Le Conseil recommande ainsi en premier lieu d’intensifier la recherche en agroécologie, ainsi que l’on nomme les pratiques visant à tirer parti du capital naturel des écosystèmes (gestion de l’eau, reboisement, lutte contre l’érosion ou utilisation de la biodiversité), plutôt qu’avoir un recours massif à des intrants (engrais, pesticides, etc.) qui en altèrent le capital et les fonctions biologiques.

Parmi celles-ci, le CESE met l’accent sur la capacité à stocker de la matière organique – donc du carbone – et d’atténuer ainsi le changement climatique en cours. Tout le carbone séquestré dans les sols ne finit en effet pas dans l’atmosphère, sous forme de CO2. « Les chercheurs que nous avons auditionnés, explique Mme Courtoux, ont tous insisté sur l’importance de ce point. »
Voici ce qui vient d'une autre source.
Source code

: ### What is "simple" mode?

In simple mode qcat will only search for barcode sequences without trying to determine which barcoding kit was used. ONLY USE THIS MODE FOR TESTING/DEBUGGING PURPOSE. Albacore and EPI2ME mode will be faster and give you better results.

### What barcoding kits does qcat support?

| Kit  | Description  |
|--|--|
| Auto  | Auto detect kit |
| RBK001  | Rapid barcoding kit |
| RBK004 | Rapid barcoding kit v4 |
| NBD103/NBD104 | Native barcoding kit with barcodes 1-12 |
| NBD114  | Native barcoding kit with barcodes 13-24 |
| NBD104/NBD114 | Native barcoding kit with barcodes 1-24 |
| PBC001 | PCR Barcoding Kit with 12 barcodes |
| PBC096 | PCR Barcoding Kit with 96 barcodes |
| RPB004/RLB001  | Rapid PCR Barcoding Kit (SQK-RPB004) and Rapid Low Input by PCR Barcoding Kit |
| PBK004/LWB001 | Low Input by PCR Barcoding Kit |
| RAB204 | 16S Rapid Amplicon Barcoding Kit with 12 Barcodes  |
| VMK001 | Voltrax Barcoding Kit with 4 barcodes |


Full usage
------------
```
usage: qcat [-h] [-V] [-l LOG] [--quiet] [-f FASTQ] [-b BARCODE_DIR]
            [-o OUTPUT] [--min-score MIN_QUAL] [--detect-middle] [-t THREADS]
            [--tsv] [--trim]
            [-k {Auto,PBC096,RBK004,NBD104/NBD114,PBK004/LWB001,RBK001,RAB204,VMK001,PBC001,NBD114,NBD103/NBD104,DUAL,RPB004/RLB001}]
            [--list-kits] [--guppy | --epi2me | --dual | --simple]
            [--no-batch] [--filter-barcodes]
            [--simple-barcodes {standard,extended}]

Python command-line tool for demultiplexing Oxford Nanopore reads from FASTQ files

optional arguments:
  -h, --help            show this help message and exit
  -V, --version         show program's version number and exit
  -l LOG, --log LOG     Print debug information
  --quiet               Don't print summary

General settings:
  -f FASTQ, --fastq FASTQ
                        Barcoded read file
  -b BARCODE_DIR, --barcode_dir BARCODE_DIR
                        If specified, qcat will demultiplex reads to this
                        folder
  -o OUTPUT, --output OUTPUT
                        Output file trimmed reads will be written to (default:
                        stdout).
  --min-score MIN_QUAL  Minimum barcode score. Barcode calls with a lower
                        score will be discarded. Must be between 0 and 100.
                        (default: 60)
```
Ce rôle de « tampon climatique » des sols « gagnerait à être valorisé », notent les conseillers. Un programme international de recherche en ce sens a été annoncé fin avril par le ministère de l’agriculture. Avec, en ligne de mire, la prise en compte de cette fonction des sols dans les négociations en cours, qui doivent culminer, en décembre à Paris, avec la signature d’un accord universel sur le climat.